Data excerpts:
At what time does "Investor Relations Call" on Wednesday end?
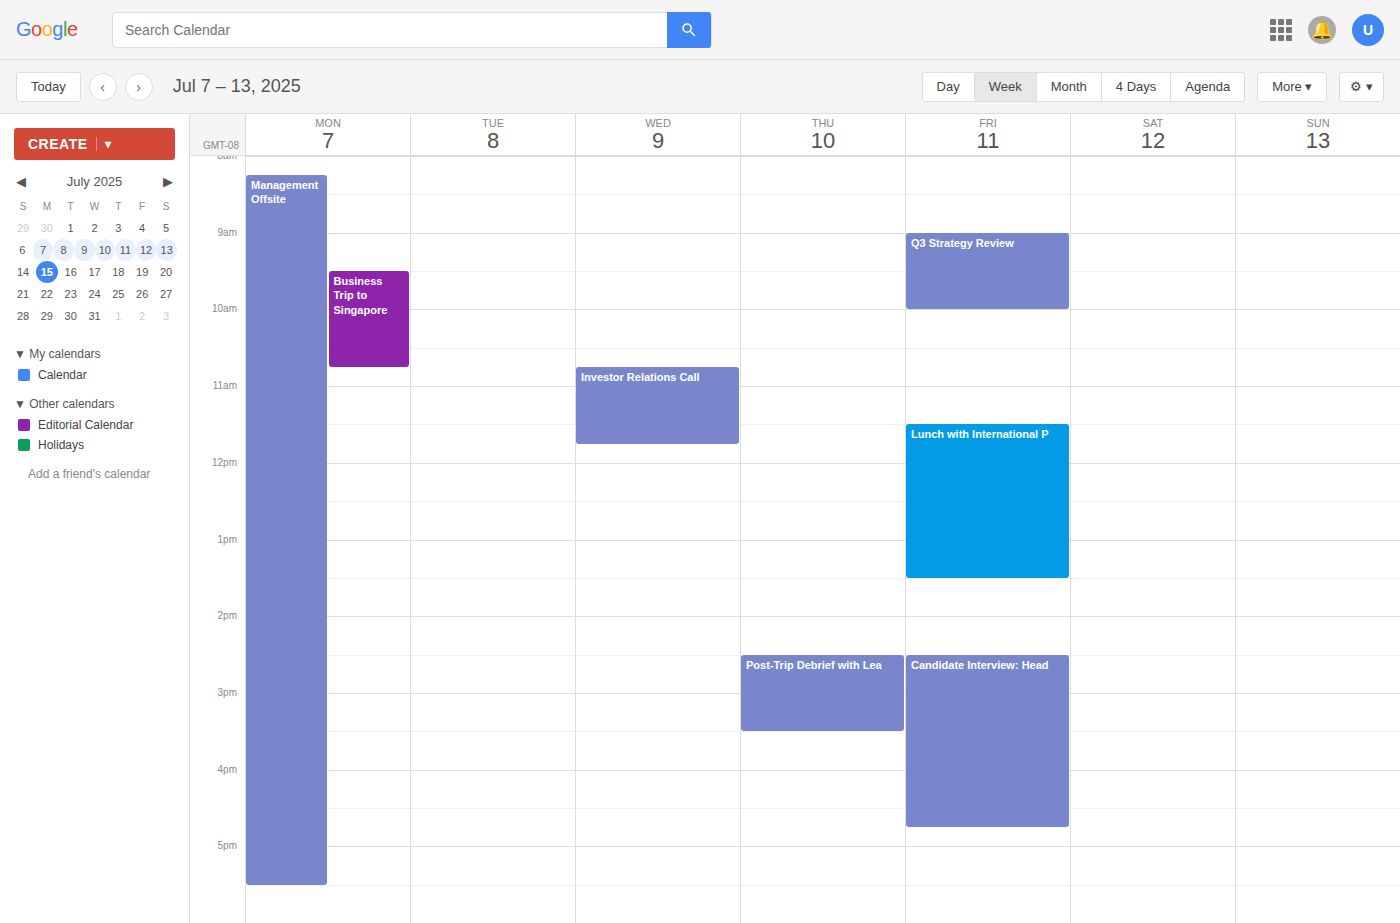
11:45 AM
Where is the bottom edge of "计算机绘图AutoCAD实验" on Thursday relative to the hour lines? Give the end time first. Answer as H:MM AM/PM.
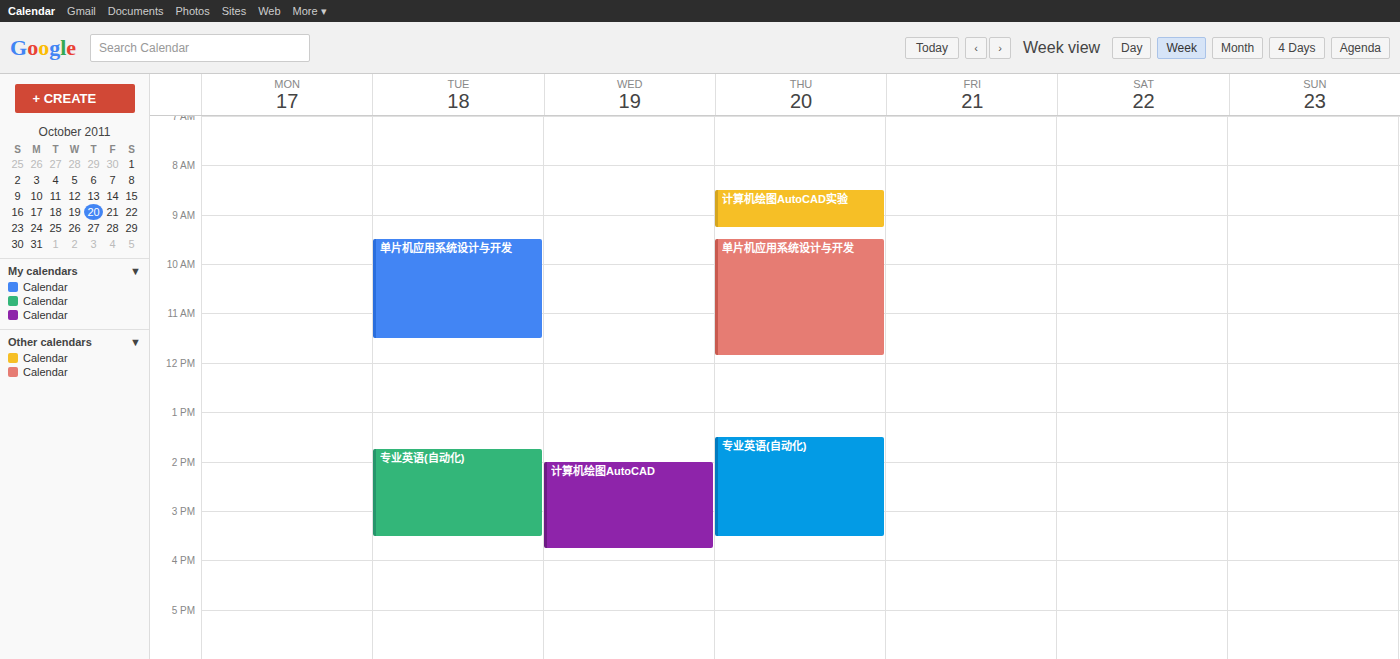
9:15 AM -- neither: a quarter of the way from the 9 AM line to the 10 AM line.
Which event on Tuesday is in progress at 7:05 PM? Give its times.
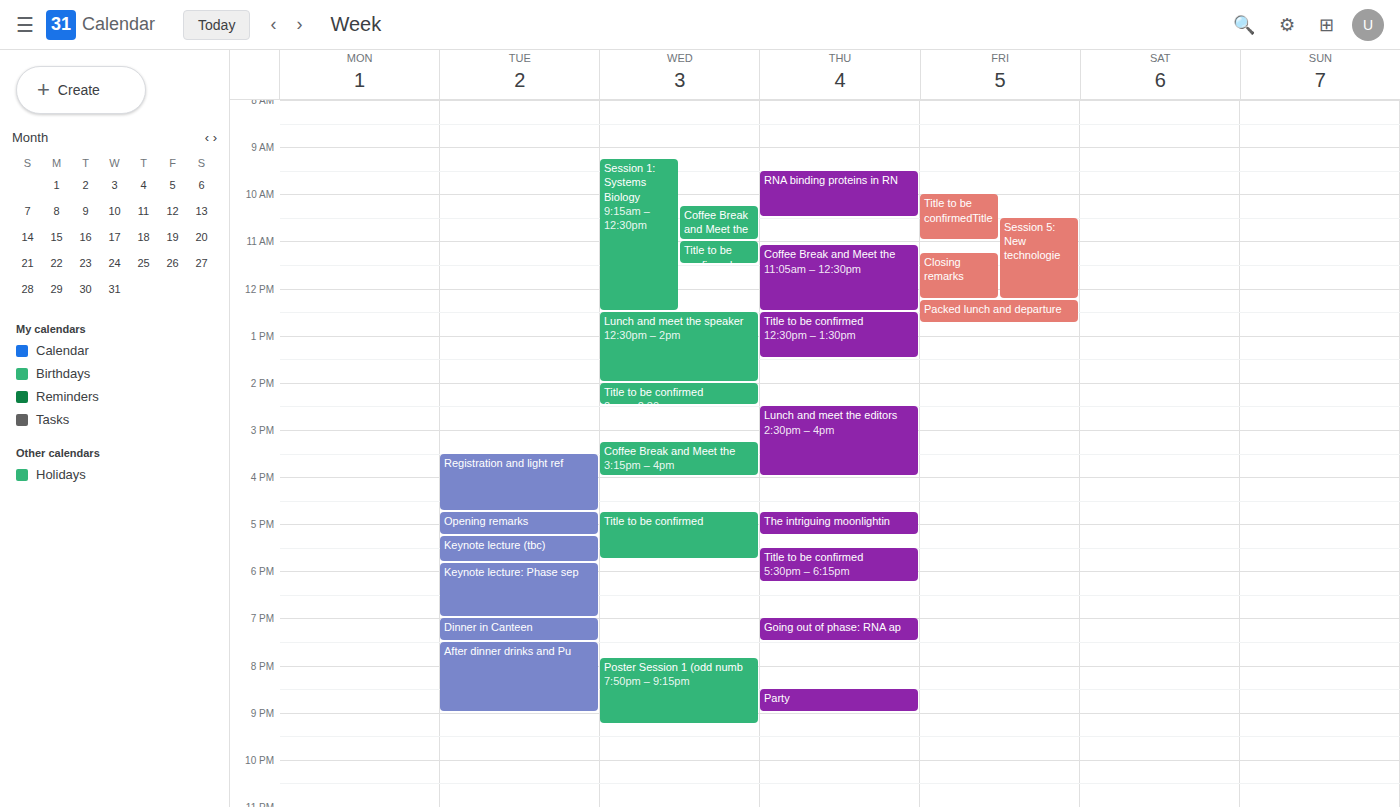
"Dinner in Canteen", 7:00 PM to 7:30 PM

EXERCISE TASK:
Copy each of the records above word for word, leaving out the pictures.

FINISHED TASK:
At what time does "Investor Relations Call" on Wednesday end?
11:45 AM
Where is the bottom edge of "计算机绘图AutoCAD实验" on Thursday relative to the hour lines? Give the end time first. Answer as H:MM AM/PM.
9:15 AM -- neither: a quarter of the way from the 9 AM line to the 10 AM line.
Which event on Tuesday is in progress at 7:05 PM? Give its times.
"Dinner in Canteen", 7:00 PM to 7:30 PM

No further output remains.